▶ [Task] Return only that part of the material below which starts with the line containing "14: (474, 448)" and goes on through the line containing "21: (159, 196)", restated exactly.

*** Opening Raw data ***

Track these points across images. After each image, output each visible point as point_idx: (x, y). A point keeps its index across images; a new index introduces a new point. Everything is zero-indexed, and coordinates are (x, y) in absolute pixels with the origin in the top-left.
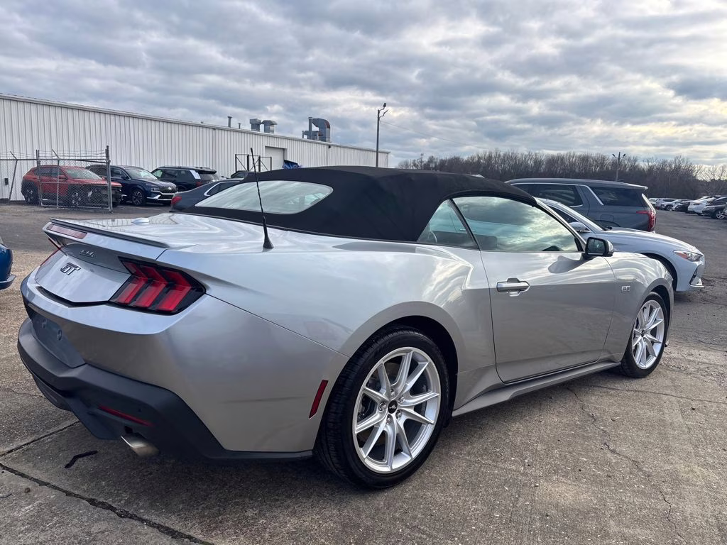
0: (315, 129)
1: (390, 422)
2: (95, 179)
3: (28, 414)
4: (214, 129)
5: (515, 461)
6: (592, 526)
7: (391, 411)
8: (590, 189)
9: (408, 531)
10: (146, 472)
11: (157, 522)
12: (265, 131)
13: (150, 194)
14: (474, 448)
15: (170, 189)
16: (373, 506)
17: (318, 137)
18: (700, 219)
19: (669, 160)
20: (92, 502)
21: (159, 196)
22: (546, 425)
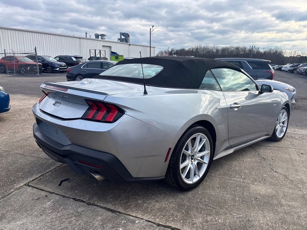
0: (123, 37)
1: (192, 164)
2: (30, 61)
3: (35, 164)
4: (80, 38)
5: (238, 177)
6: (275, 202)
7: (192, 159)
8: (247, 62)
9: (204, 207)
10: (92, 186)
11: (104, 206)
12: (101, 39)
13: (55, 68)
14: (220, 172)
15: (63, 65)
16: (187, 197)
17: (124, 41)
18: (287, 74)
19: (273, 48)
20: (74, 199)
21: (59, 68)
22: (246, 162)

*** Closing Raw data ***

▶ [Answer box]
14: (474, 448)
15: (170, 189)
16: (373, 506)
17: (318, 137)
18: (700, 219)
19: (669, 160)
20: (92, 502)
21: (159, 196)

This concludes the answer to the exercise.